The easy solution would have been to simply connect the handset’s speaker and microphone to a standard Bluetooth headset, but that would have destroyed the 1990s aesthetic it had going on. So what [Jeff] did instead was construct a plug-in module that hooks up to the phone’s base station in the trunk and communicates directly with all the existing systems. That way, the phone works in exactly the same way it always did: the radio is automatically muted during calls, the buttons on the steering column work as expected, and you can even dial and store numbers using the buttons on the handset.
It took a lot of reverse-engineering to figure out the technical details of the DiamondTel Model 92 that came with the car as a factory option. [Jeff] helpfully documented all of his findings on the project’s GitHub page, making it easy for anyone with a similar system to implement their own upgrades. The main components of the upgrade kit are a BM62 Bluetooth module that connects to a modern phone, a PIC18F27Q43 microcontroller to implement the car phone’s interface and menus, and several analog chips to process the audio. All of these are mounted on a piece of prototype board and housed in a standard plastic enclosure that neatly fits on top of the existing equipment in the trunk.

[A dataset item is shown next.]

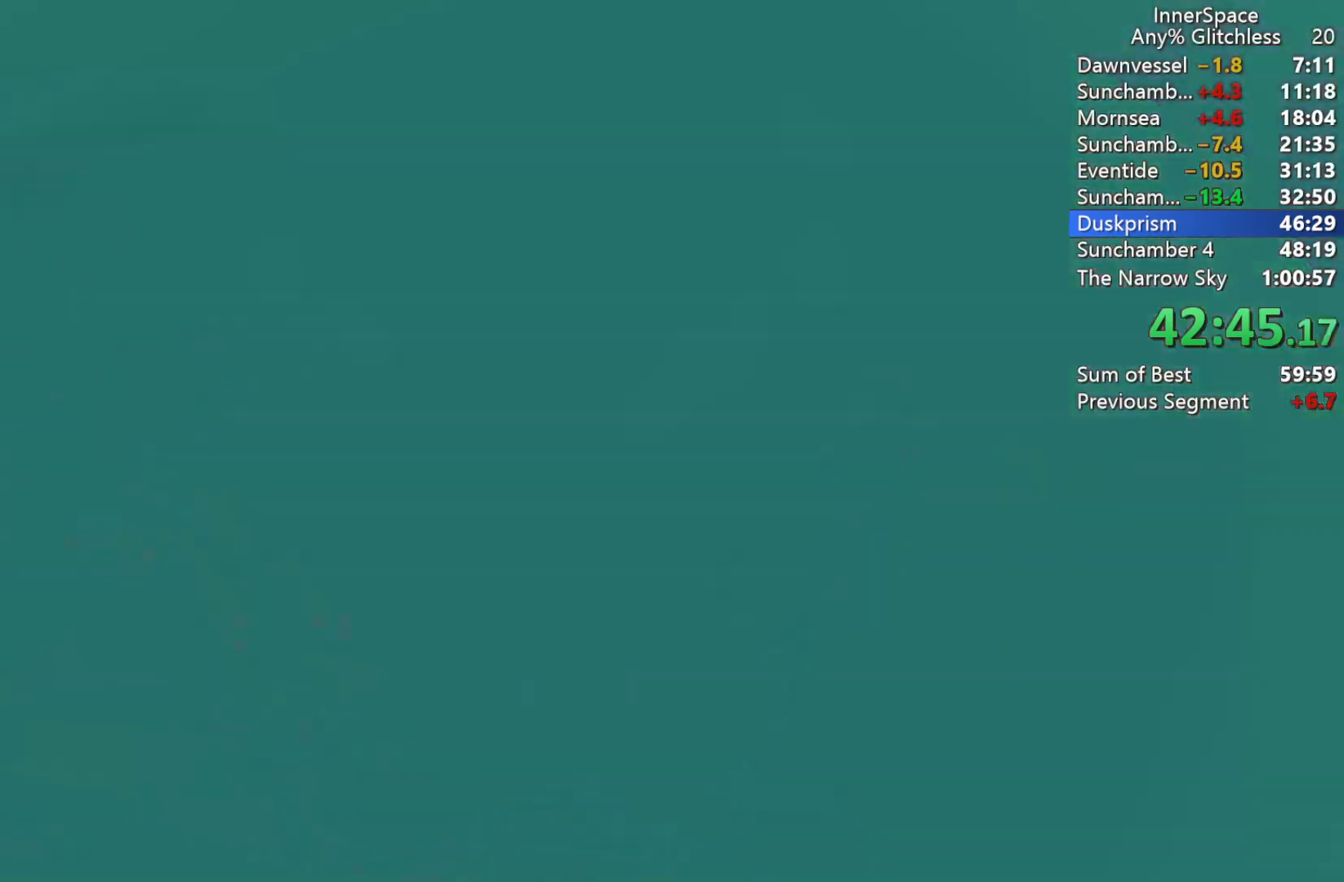
{"buttons": [], "left_stick": "center", "right_stick": "up", "events": [[67, "R2", "up"], [200, "left_stick", "down"], [450, "left_stick", "center"]]}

While the hardware mod is a pretty neat job already, the real strength of this project is in the software. [Jeff] worked hard to implement all relevant features and mimic the original interface as much as possible, even using 1G phone test equipment to simulate incoming calls from the long-gone network. He also added menu features to enable Bluetooth pairing, use voice assistants, and even play games including versions of Snake and Tetris stripped down to match the handset display’s constraints.
As classic phone conversions go, this is definitely one of the most impressive. [Jeff]’s extensive documentation should come in handy if you’ve got a similar model, but if you don’t, there’s still plenty of ways to connect modern electronics without defacing your classic ride’s interior.
15 thoughts on “Custom Bluetooth Adapter Brings 1990s Car Phone Back Online”
Nice protoboard layout !
Now this is a hack! Congrats
That is epic.
That is what I call a great hack. Why throw away the good stuff when it can be revived. Awesome job!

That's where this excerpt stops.